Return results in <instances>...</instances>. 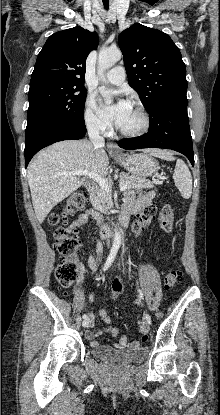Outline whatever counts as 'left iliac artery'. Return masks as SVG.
Segmentation results:
<instances>
[{"label":"left iliac artery","mask_w":220,"mask_h":415,"mask_svg":"<svg viewBox=\"0 0 220 415\" xmlns=\"http://www.w3.org/2000/svg\"><path fill=\"white\" fill-rule=\"evenodd\" d=\"M138 293H139L140 299L143 300L144 299L143 293H142V290L139 287H138ZM146 320L149 321V322H151V319L149 318V314L146 315Z\"/></svg>","instance_id":"obj_1"}]
</instances>
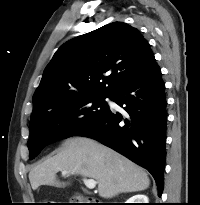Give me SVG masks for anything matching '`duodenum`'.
Wrapping results in <instances>:
<instances>
[{"instance_id": "1", "label": "duodenum", "mask_w": 200, "mask_h": 205, "mask_svg": "<svg viewBox=\"0 0 200 205\" xmlns=\"http://www.w3.org/2000/svg\"><path fill=\"white\" fill-rule=\"evenodd\" d=\"M77 198H78L79 200H82V201H97V200L94 199V198L84 197V196L81 195V194H77Z\"/></svg>"}]
</instances>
--------------------------------
SHORT EXERCISE: Swap "anything" for "everything" in the stretch from the line containing "Give me SVG" through the end of the records, and give only those lines with everything else left as it is. Leave the pictures out of your answer.

SOLUTION FOR THIS TASK:
Give me SVG masks for everything matching '`duodenum`'.
Wrapping results in <instances>:
<instances>
[{"instance_id": "1", "label": "duodenum", "mask_w": 200, "mask_h": 205, "mask_svg": "<svg viewBox=\"0 0 200 205\" xmlns=\"http://www.w3.org/2000/svg\"><path fill=\"white\" fill-rule=\"evenodd\" d=\"M77 198H78L79 200H82V201H97V200L94 199V198L84 197V196L81 195V194H77Z\"/></svg>"}]
</instances>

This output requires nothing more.